# [Task]
Some lines below hold "Company". Pick them out and copy them.

# [Recorded data]
┄┄┄┄┄┄┄┄┄┄
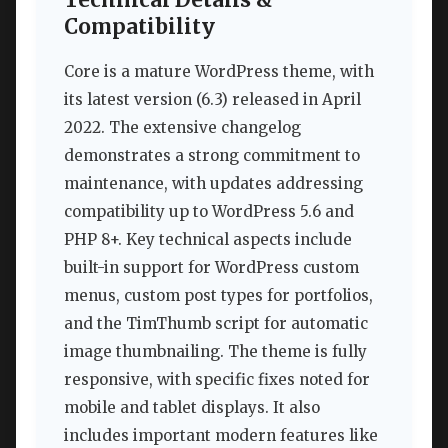
Technical Details &
Compatibility
Core is a mature WordPress theme, with
its latest version (6.3) released in April
2022. The extensive changelog
demonstrates a strong commitment to
maintenance, with updates addressing
compatibility up to WordPress 5.6 and
PHP 8+. Key technical aspects include
built-in support for WordPress custom
menus, custom post types for portfolios,
and the TimThumb script for automatic
image thumbnailing. The theme is fully
responsive, with specific fixes noted for
mobile and tablet displays. It also
includes important modern features like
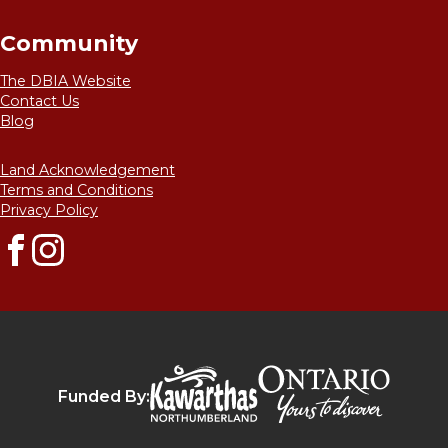
Community
The DBIA Website
Contact Us
Blog
Land Acknowledgement
Terms and Conditions
Privacy Policy
Facebook
Instagram
Destinat
Kawarthas Northumberlan
Funded By:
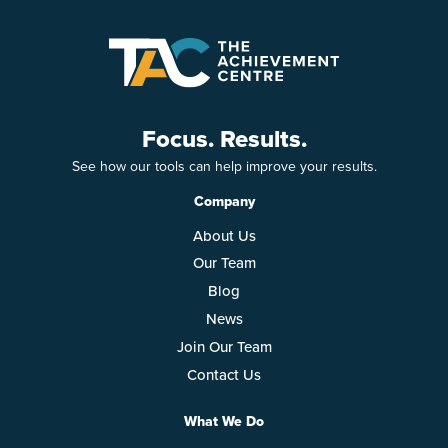
Focus. Results.
See how our tools can help improve your results.
Company
About Us
Our Team
Blog
News
Join Our Team
Contact Us
What We Do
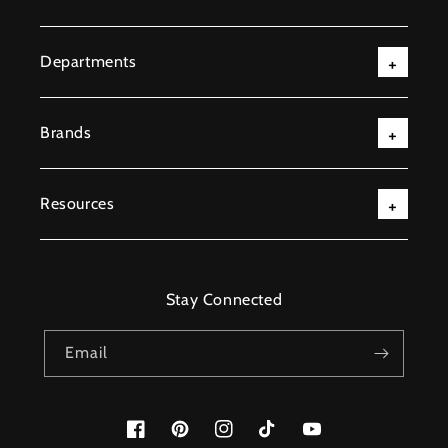
Departments
Brands
Resources
Stay Connected
Email
Facebook
Pinterest
Instagram
TikTok
YouTube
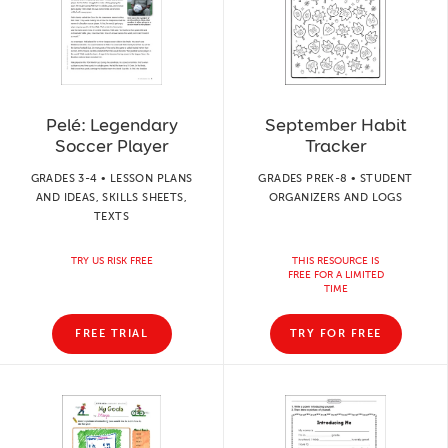
Pelé: Legendary
September Habit
Soccer Player
Tracker
GRADES 3-4 • LESSON PLANS
GRADES PREK-8 • STUDENT
AND IDEAS, SKILLS SHEETS,
ORGANIZERS AND LOGS
TEXTS
TRY US RISK FREE
THIS RESOURCE IS
FREE FOR A LIMITED
TIME
FREE TRIAL
TRY FOR FREE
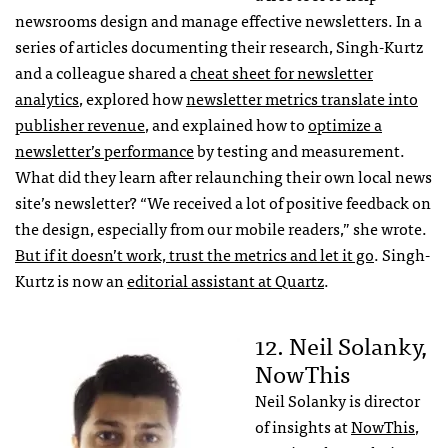
newsrooms design and manage effective newsletters. In a
series of articles documenting their research, Singh-Kurtz
and a colleague shared a
cheat sheet for newsletter
analytics
, explored how
newsletter metrics translate into
publisher revenue
, and explained how to
optimize a
newsletter’s performance
by testing and measurement.
What did they learn after relaunching their own local news
site’s newsletter? “We received a lot of positive feedback on
the design, especially from our mobile readers,” she wrote.
But if it doesn’t work, trust the metrics and let it go
. Singh-
Kurtz is now an
editorial assistant at Quartz
.
12. Neil Solanky,
NowThis
Neil Solanky is director
of insights at
NowThis
,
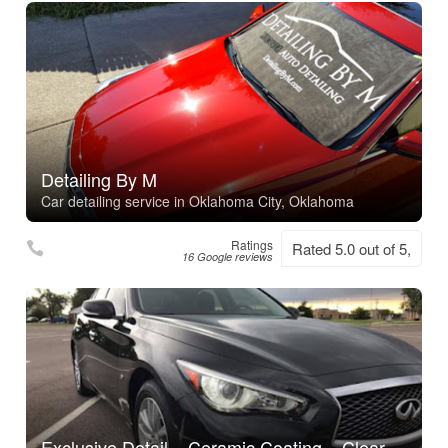
Detailing By M
Car detailing service in Oklahoma City, Oklahoma
Ratings
Rated 5.0 out of 5,
16 Google reviews
Exclusive Detail – Ceramic Coating – Clear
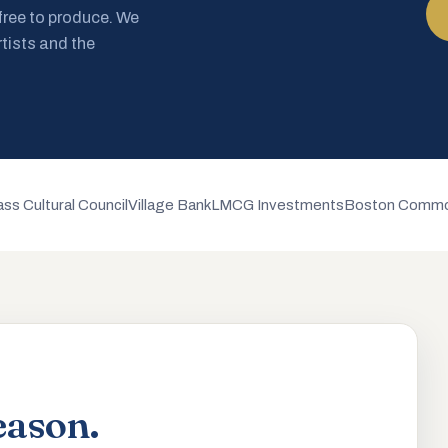
 free to produce. We
rtists and the
ss Cultural Council
Village Bank
LMCG Investments
Boston Commo
eason.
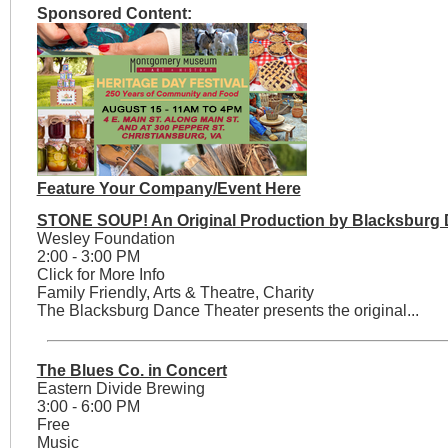
Sponsored Content:
Feature Your Company/Event Here
STONE SOUP! An Original Production by Blacksburg 
Wesley Foundation
2:00 - 3:00 PM
Click for More Info
Family Friendly, Arts & Theatre, Charity
The Blacksburg Dance Theater presents the original...
The Blues Co. in Concert
Eastern Divide Brewing
3:00 - 6:00 PM
Free
Music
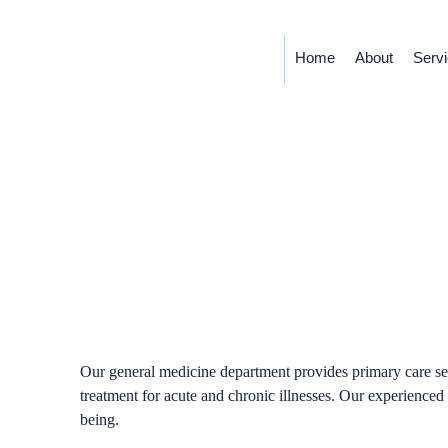
Home
About
Serv
General
Our general medicine department provides primary care ser
treatment for acute and chronic illnesses. Our experienced 
being.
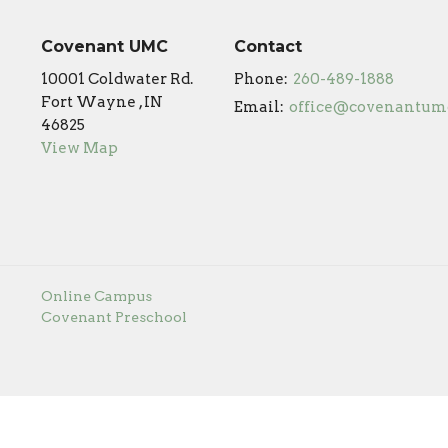
Covenant UMC
Contact
10001 Coldwater Rd.
Phone:
260-489-1888
Fort Wayne , IN
Email
:
46825
View Map
Online Campus
Covenant Preschool
s Reserved. |
Login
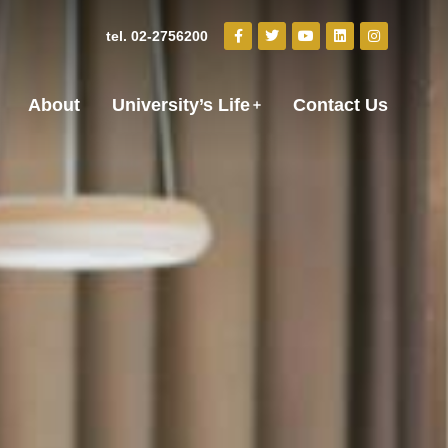
tel. 02-2756200
About
University’s Life
Contact Us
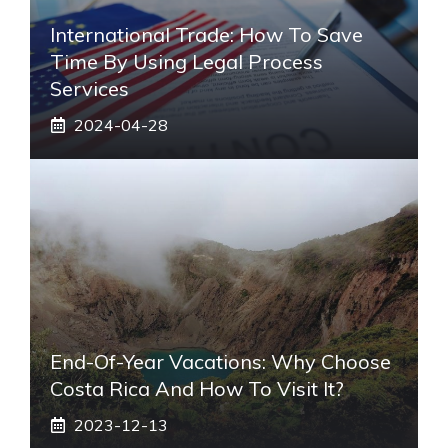
International Trade: How To Save
Time By Using Legal Process
Services
2024-04-28
End-Of-Year Vacations: Why Choose
Costa Rica And How To Visit It?
2023-12-13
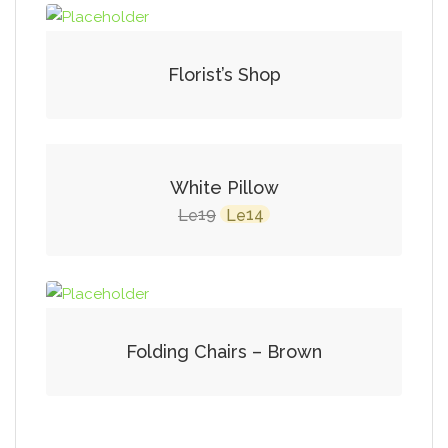
Florist’s Shop
SALE!
White Pillow
Original
Current
19
14
Le
Le
price
price
was:
is:
Le19.
Le14.
Folding Chairs – Brown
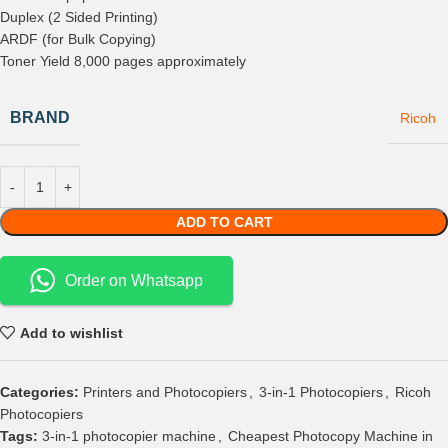
Duplex (2 Sided Printing)
ARDF (for Bulk Copying)
Toner Yield 8,000 pages approximately
BRAND
Ricoh
ADD TO CART
Order on Whatsapp
Add to wishlist
Categories:
Printers and Photocopiers
,
3-in-1 Photocopiers
,
Ricoh
Photocopiers
Tags:
3-in-1 photocopier machine
,
Cheapest Photocopy Machine in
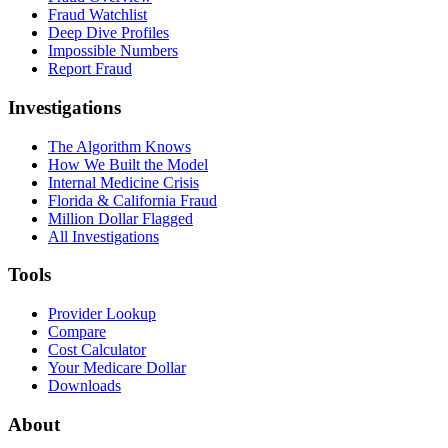
Fraud Watchlist
Deep Dive Profiles
Impossible Numbers
Report Fraud
Investigations
The Algorithm Knows
How We Built the Model
Internal Medicine Crisis
Florida & California Fraud
Million Dollar Flagged
All Investigations
Tools
Provider Lookup
Compare
Cost Calculator
Your Medicare Dollar
Downloads
About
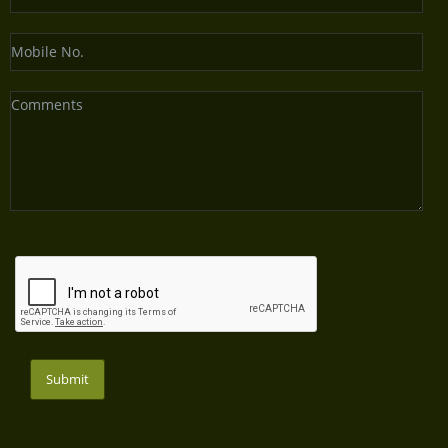
Submit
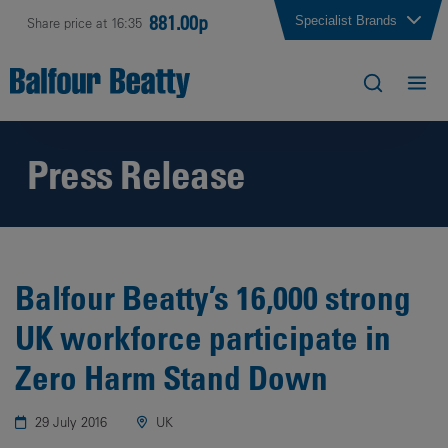
881.00p
Specialist Brands
Share price at 16:35
Press Release
Balfour Beatty’s 16,000 strong
UK workforce participate in
Zero Harm Stand Down
29 July 2016
UK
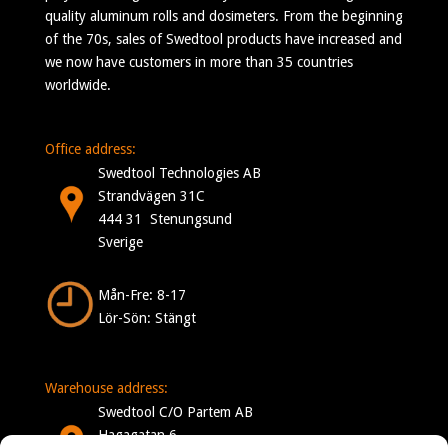
quality aluminum rolls and dosimeters. From the beginning
of the 70s, sales of Swedtool products have increased and
we now have customers in more than 35 countries
worldwide.
Office address:
Swedtool Technologies AB
Strandvägen 31C
444 31 Stenungsund
Sverige
Mån-Fre: 8-17
Lör-Sön: Stängt
Warehouse address:
Swedtool C/O Partem AB
Hagagatan 6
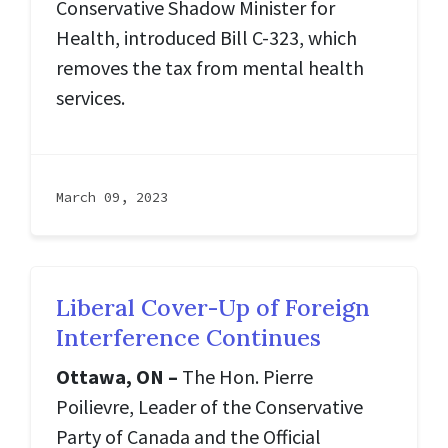
Conservative Shadow Minister for
Health, introduced Bill C-323, which
removes the tax from mental health
services.
March 09, 2023
Liberal Cover-Up of Foreign
Interference Continues
Ottawa, ON –
The Hon. Pierre
Poilievre, Leader of the Conservative
Party of Canada and the Official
┄┄┄┄┄┄┄┄┄┄
# [Answer space]
Company
Feature Your Company/Event Here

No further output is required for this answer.